Basement Films: The Budget of Cthulhu

Strain
While searching through movies on Netflix, I came across The Call of Cthulhu, an adaptation of a HP Lovecraft story of the same name. The film was produced by The HP Lovecraft Historical Society, a role playing group that produced the film on a low budget and tried to recreate the look and feel of a silent film, the type of films that were being distributed during Lovecraft’s time. 

Since it is both a low budget film and a silent film recreation, it uses low grade effects, such as a giant monster that is quite obviously an art project and a scene out at sea that is clearly on a paper ocean and backdrop. Some people would probably find this highly distracting, as many look back at old films and low budgets with a scrutinizing eye at the lack of sophisticated technology. Yet, we never critique a play for little to no effects, but see them as more of a bonus part of the experience.

I thought the Historical Society actually achieved a perfect atmosphere with the resources available. There were moments of suspense in which I was truly terrified, such as when the protagonist dreamed of the Old One, Cthulhu, slumbering in an ancient city we caught mere glimpses of the horrorific abomination.

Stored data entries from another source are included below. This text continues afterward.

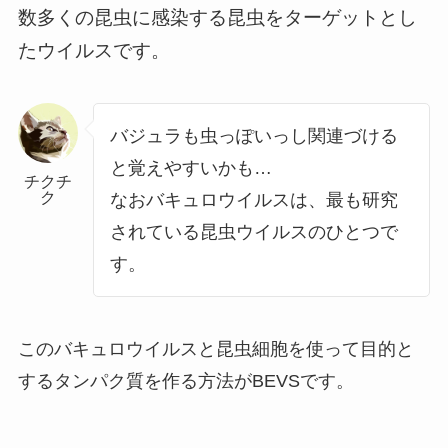
数多くの昆虫に感染する昆虫をターゲットとし
たウイルスです。
バジュラも虫っぽいっし関連づける
と覚えやすいかも…
チクチ
ク
なおバキュロウイルスは、最も研究
されている昆虫ウイルスのひとつで
す。
このバキュロウイルスと昆虫細胞を使って目的と
するタンパク質を作る方法がBEVSです。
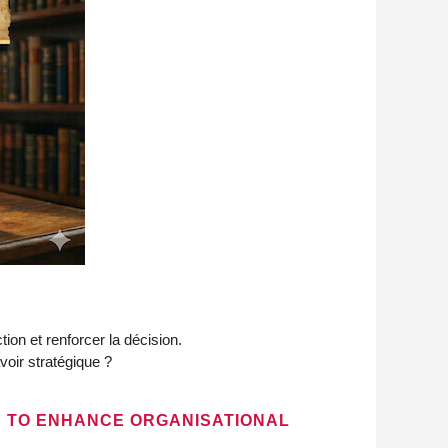
ion et renforcer la décision.
voir stratégique ?
 TO ENHANCE ORGANISATIONAL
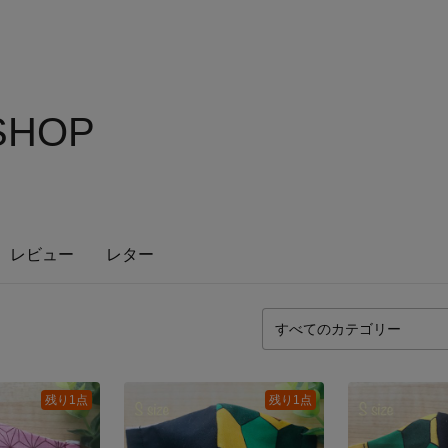
 SHOP
レビュー
レター
残り1点
残り1点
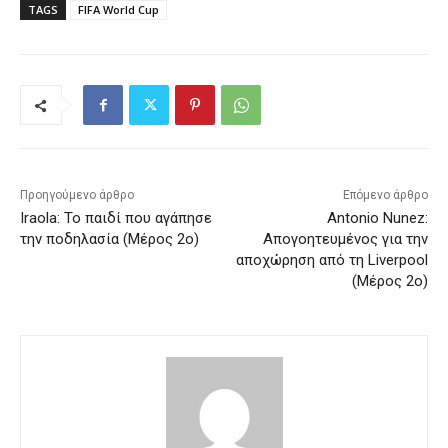
TAGS
FIFA World Cup
Προηγούμενο άρθρο
Επόμενο άρθρο
Iraola: Το παιδί που αγάπησε
Antonio Nunez:
την ποδηλασία (Μέρος 2ο)
Απογοητευμένος για την
αποχώρηση από τη Liverpool
(Μέρος 2ο)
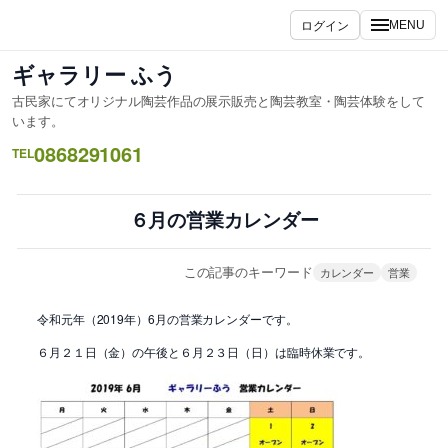
内
ログイン
MENU
容
を
ギャラリー ふう
ス
古民家にてオリジナル陶芸作品の展示販売と陶芸教室・陶芸体験をして
キ
います。
ッ
0868291061
TEL
プ
６月の営業カレンダー
この記事のキーワード
カレンダー
営業
令和元年（2019年）6月の営業カレンダーです。
６月２１日（金）の午後と６月２３日（日）は臨時休業です。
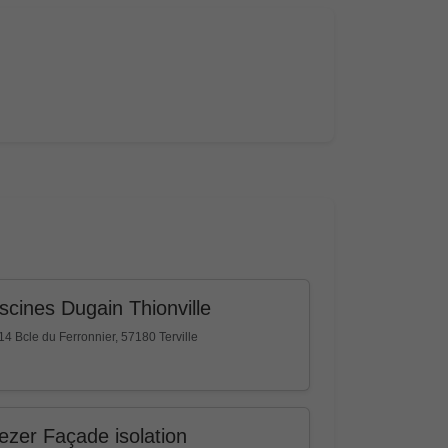
scines Dugain Thionville
14 Bcle du Ferronnier, 57180 Terville
ezer Façade isolation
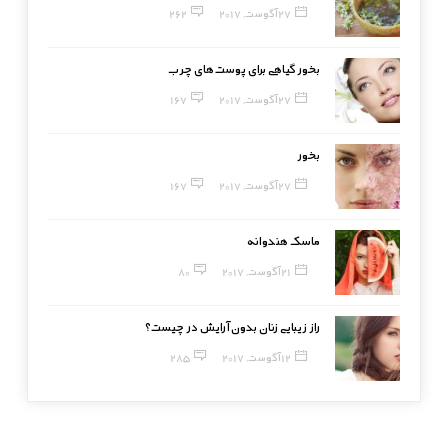
27 آگوست, 2017
262
بخور گیاهی برای پوست‌های چرب
27 آگوست, 2017
167
بخور
27 آگوست, 2017
167
ماسک هندوانه
21 آگوست, 2017
80
راز زیبایی زنان بدون آرایش در چیست؟
12 آگوست, 2017
285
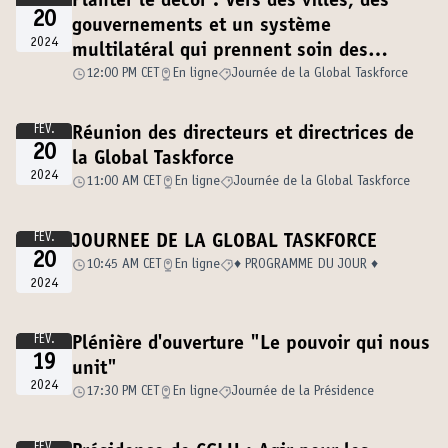
Planter le décor : Vers des villes, des
20
gouvernements et un système
2024
multilatéral qui prennent soin des
personnes, de la démocratie et de notre
12:00 PM CET
En ligne
Journée de la Global Taskforce
planète
FÉV.
Réunion des directeurs et directrices de
20
la Global Taskforce
2024
11:00 AM CET
En ligne
Journée de la Global Taskforce
FÉV.
JOURNEE DE LA GLOBAL TASKFORCE
20
10:45 AM CET
En ligne
♦️ PROGRAMME DU JOUR ♦️
2024
FÉV.
Plénière d'ouverture "Le pouvoir qui nous
19
unit"
2024
17:30 PM CET
En ligne
Journée de la Présidence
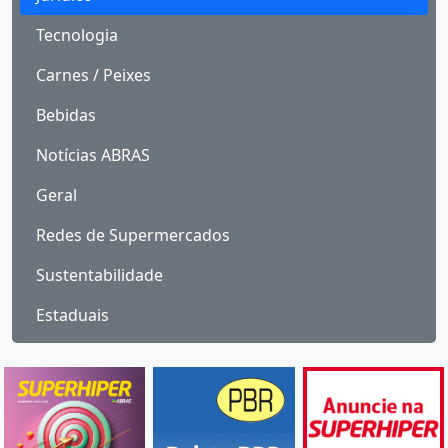
Tecnologia
Carnes / Peixes
Bebidas
Notícias ABRAS
Geral
Redes de Supermercados
Sustentabilidade
Estaduais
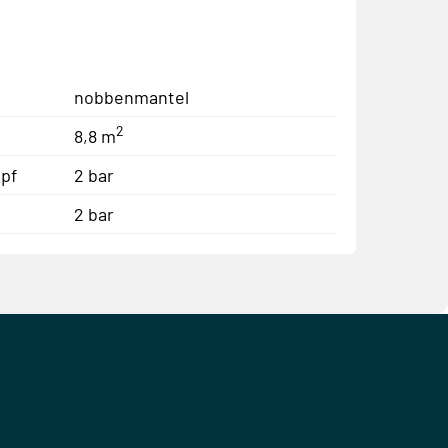
nobbenmantel
2
8,8 m
pf
2 bar
2 bar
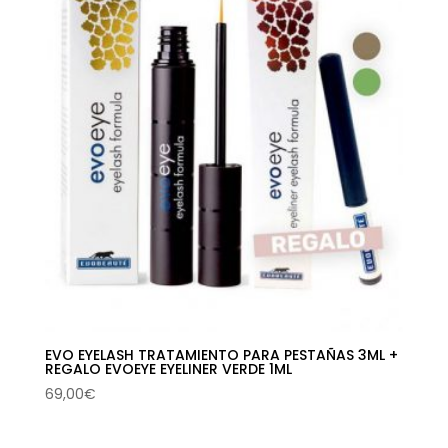
EVO EYELASH TRATAMIENTO PARA PESTAÑAS 3ML +
REGALO EVOEYE EYELINER VERDE 1ML
69,00
€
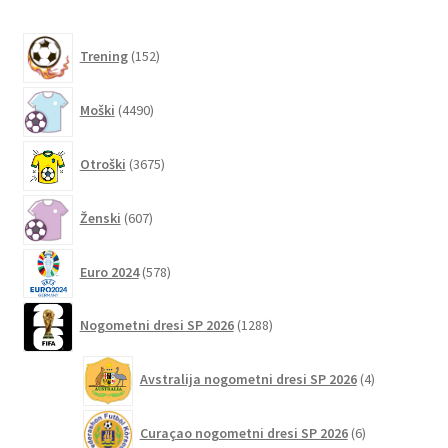
na
152
strani
Trening
152
izdelkov
izdelka
4490
Moški
4490
izdelkov
3675
Otroški
3675
izdelkov
607
Ženski
607
izdelkov
578
Euro 2024
578
izdelkov
1288
Nogometni dresi SP 2026
1288
izdelkov
4
Avstralija nogometni dresi SP 2026
4
izdelki
6
Curaçao nogometni dresi SP 2026
6
izdelkov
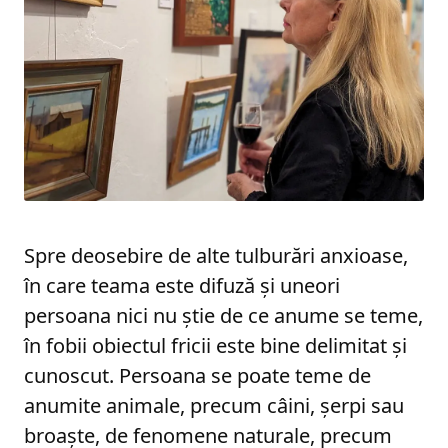
Spre deosebire de alte tulburări anxioase,
în care teama este difuză și uneori
persoana nici nu știe de ce anume se teme,
în fobii obiectul fricii este bine delimitat și
cunoscut. Persoana se poate teme de
anumite animale, precum câini, șerpi sau
broaște, de fenomene naturale, precum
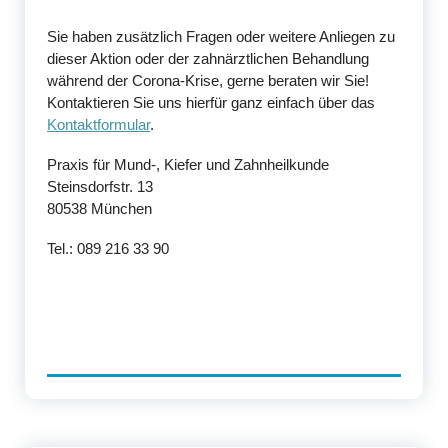
Sie haben zusätzlich Fragen oder weitere Anliegen zu
dieser Aktion oder der zahnärztlichen Behandlung
während der Corona-Krise, gerne beraten wir Sie!
Kontaktieren Sie uns hierfür ganz einfach über das
Kontaktformular
.
Praxis für Mund-, Kiefer und Zahnheilkunde
Steinsdorfstr. 13
80538 München
Tel.: 089 216 33 90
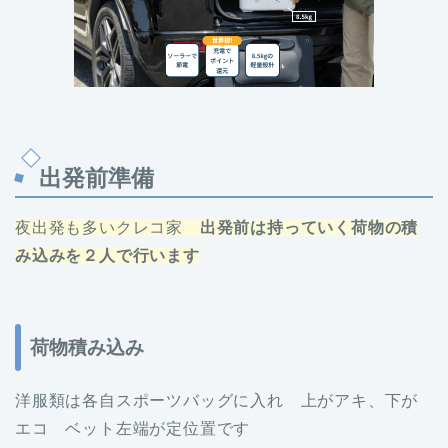
出発前準備
夜出発も多いクレコ家
出発前は持っていく荷物の積
み込みを２人で行います
荷物積み込み
洋服類は各自スポーツバッグに入れ 上がアキ、下が
エコ ベット左端が定位置です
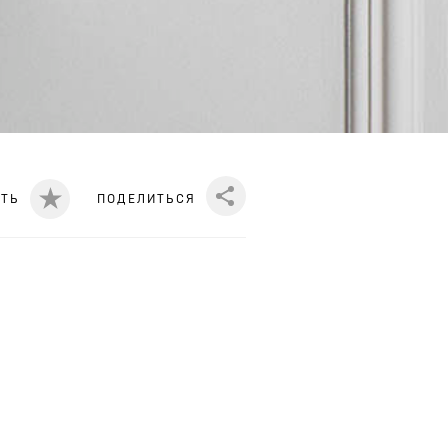
ИТЬ
ПОДЕЛИТЬСЯ
Share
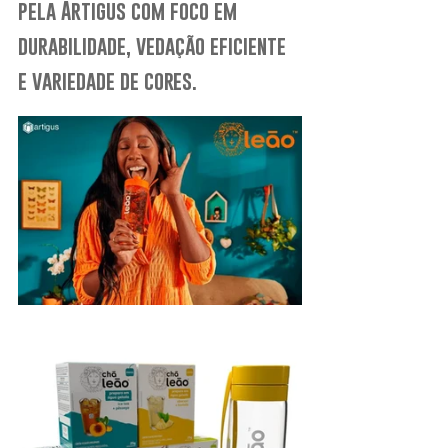
pela Artigus com foco em 
durabilidade, vedação eficiente 
e variedade de cores.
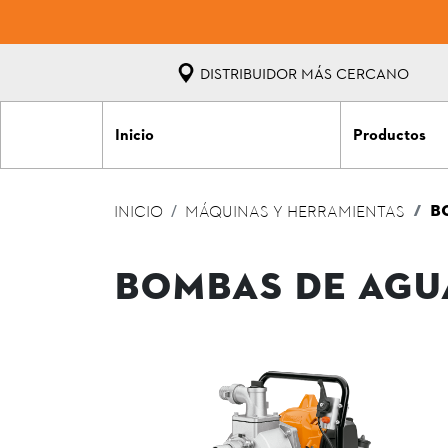
DISTRIBUIDOR MÁS CERCANO
Inicio
Productos
B
INICIO
MÁQUINAS Y HERRAMIENTAS
BOMBAS DE AGU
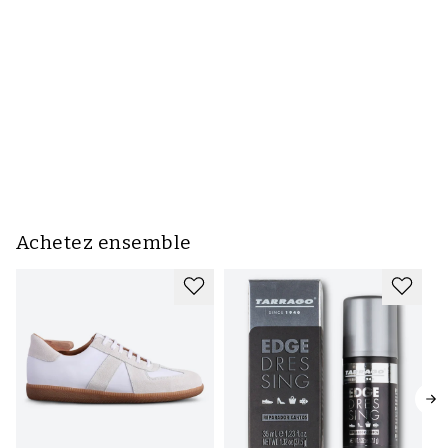
Achetez ensemble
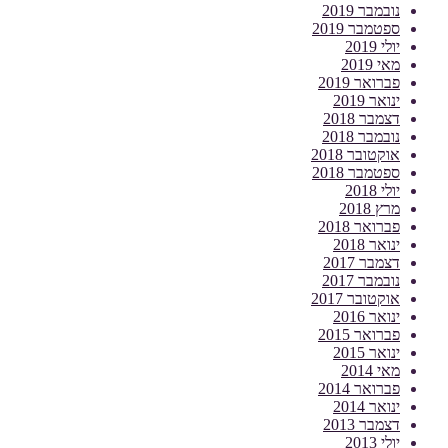
נובמבר 2019
ספטמבר 2019
יולי 2019
מאי 2019
פברואר 2019
ינואר 2019
דצמבר 2018
נובמבר 2018
אוקטובר 2018
ספטמבר 2018
יולי 2018
מרץ 2018
פברואר 2018
ינואר 2018
דצמבר 2017
נובמבר 2017
אוקטובר 2017
ינואר 2016
פברואר 2015
ינואר 2015
מאי 2014
פברואר 2014
ינואר 2014
דצמבר 2013
יולי 2013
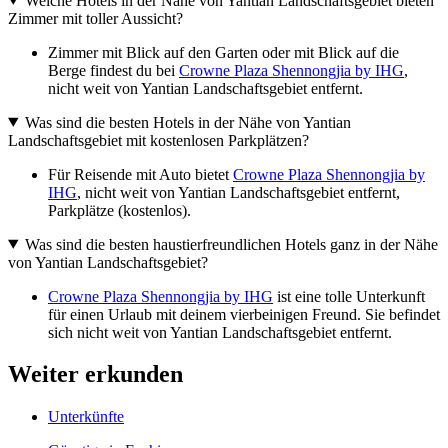
Welche Hotels in der Nähe von Yantian Landschaftsgebiet bieten
Zimmer mit toller Aussicht?
Zimmer mit Blick auf den Garten oder mit Blick auf die
Berge findest du bei
Crowne Plaza Shennongjia by IHG
,
nicht weit von Yantian Landschaftsgebiet entfernt.
Was sind die besten Hotels in der Nähe von Yantian
Landschaftsgebiet mit kostenlosen Parkplätzen?
Für Reisende mit Auto bietet
Crowne Plaza Shennongjia by
IHG
, nicht weit von Yantian Landschaftsgebiet entfernt,
Parkplätze (kostenlos).
Was sind die besten haustierfreundlichen Hotels ganz in der Nähe
von Yantian Landschaftsgebiet?
Crowne Plaza Shennongjia by IHG
ist eine tolle Unterkunft
für einen Urlaub mit deinem vierbeinigen Freund. Sie befindet
sich nicht weit von Yantian Landschaftsgebiet entfernt.
Weiter erkunden
Unterkünfte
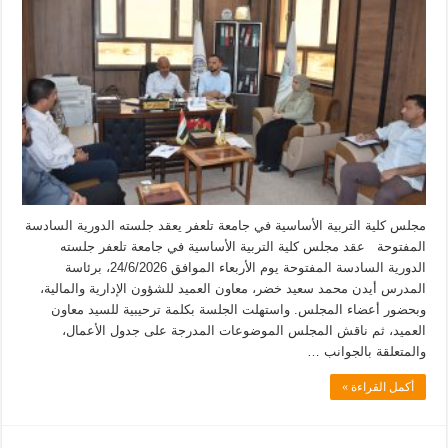
مجلس كلية التربية الأساسية في جامعة تلعفر يعقد جلسته الدورية السادسة
المفتوحة عقد مجلس كلية التربية الأساسية في جامعة تلعفر جلسته
الدورية السادسة المفتوحة يوم الأربعاء الموافق 24/6/2026، برئاسة
المدرس أيدن محمد سعيد خضر، معاون العميد للشؤون الإدارية والمالية،
وبحضور أعضاء المجلس. واستهلت الجلسة بكلمة ترحيبية للسيد معاون
العميد، ثم ناقش المجلس الموضوعات المدرجة على جدول الأعمال،
والمتعلقة بالجوانب …
أكمل القراءة »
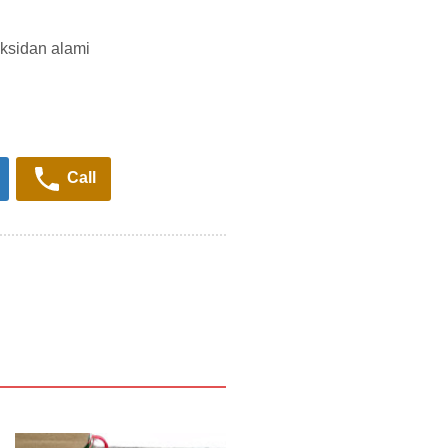
ksidan alami
Call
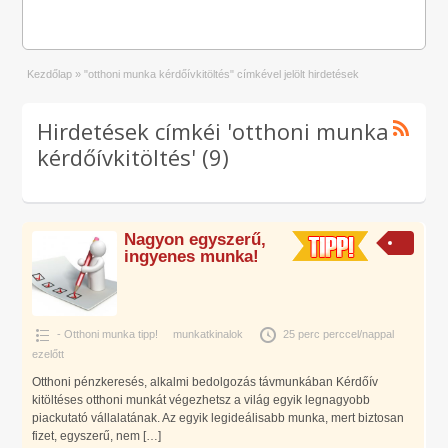
Kezdőlap
»
"otthoni munka kérdőívkitöltés" címkével jelölt hirdetések
Hirdetések címkéi 'otthoni munka
kérdőívkitöltés' (9)
Nagyon egyszerű,
ingyenes munka!
- Otthoni munka tipp!
munkatkinalok
25 perc perccel/nappal
ezelőtt
Otthoni pénzkeresés, alkalmi bedolgozás távmunkában Kérdőív
kitöltéses otthoni munkát végezhetsz a világ egyik legnagyobb
piackutató vállalatának. Az egyik legideálisabb munka, mert biztosan
fizet, egyszerű, nem
[…]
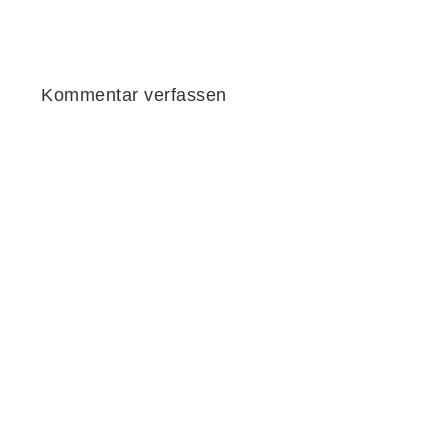
Kommentar verfassen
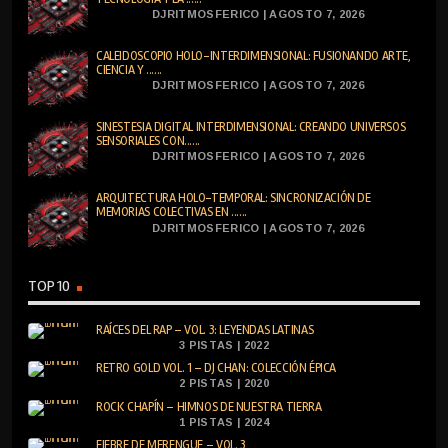
DJRITMOSFERICO | AGOSTO 7, 2026
CALEIDOSCOPIO HOLO-INTERDIMENSIONAL: FUSIONANDO ARTE,
CIENCIA Y ......
DJRITMOSFERICO | AGOSTO 7, 2026
SINESTESIA DIGITAL INTERDIMENSIONAL: CREANDO UNIVERSOS
SENSORIALES CON......
DJRITMOSFERICO | AGOSTO 7, 2026
ARQUITECTURA HOLO-TEMPORAL: SINCRONIZACIÓN DE
MEMORIAS COLECTIVAS EN ......
DJRITMOSFERICO | AGOSTO 7, 2026
TOP 10
RAÍCES DEL RAP – VOL. 3: LEYENDAS LATINAS
3 PISTAS | 2022
RETRO GOLD VOL. 1 – DJ CHAN: COLECCIÓN ÉPICA
2 PISTAS | 2020
ROCK CHAPÍN – HIMNOS DE NUESTRA TIERRA
1 PISTAS | 2024
FIEBRE DE MERENGUE – VOL. 3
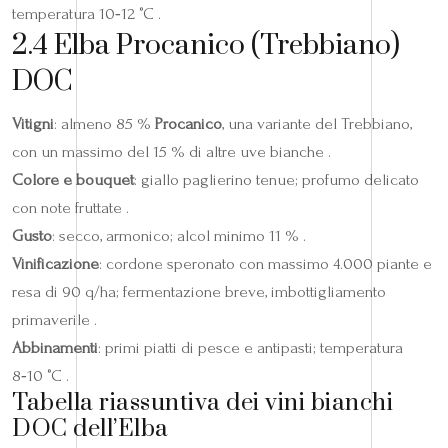
temperatura 10‑12 °C .
2.4 Elba Procanico (Trebbiano)
DOC
Vitigni
: almeno 85 %
Procanico
, una variante del Trebbiano,
con un massimo del 15 % di altre uve bianche .
Colore e bouquet
: giallo paglierino tenue; profumo delicato
con note fruttate .
Gusto
: secco, armonico; alcol minimo 11 % .
Vinificazione
: cordone speronato con massimo 4.000 piante e
resa di 90 q/ha; fermentazione breve, imbottigliamento
primaverile .
Abbinamenti
: primi piatti di pesce e antipasti; temperatura
8‑10 °C .
Tabella riassuntiva dei vini bianchi
DOC dell’Elba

When I see the big budget effects in mainstream movies, I am often not impressed as it doesn’t seem to me anymore realistic than the art-project Cthulhu and that worked well for movie-goers in the 1920’s. Much like theater or any form of fiction, a movie is about the willing suspension of disbelief as we allow ourselves to believe that the art-project Cthulhu is a true eldritch creature or that the CGI monster in Cloverfield is a living beast from the sea. If atmosphere, actors, or direction can pull us into the story, it shouldn’t matter if the producers have the cash to create that alien instead of a paper machete creation.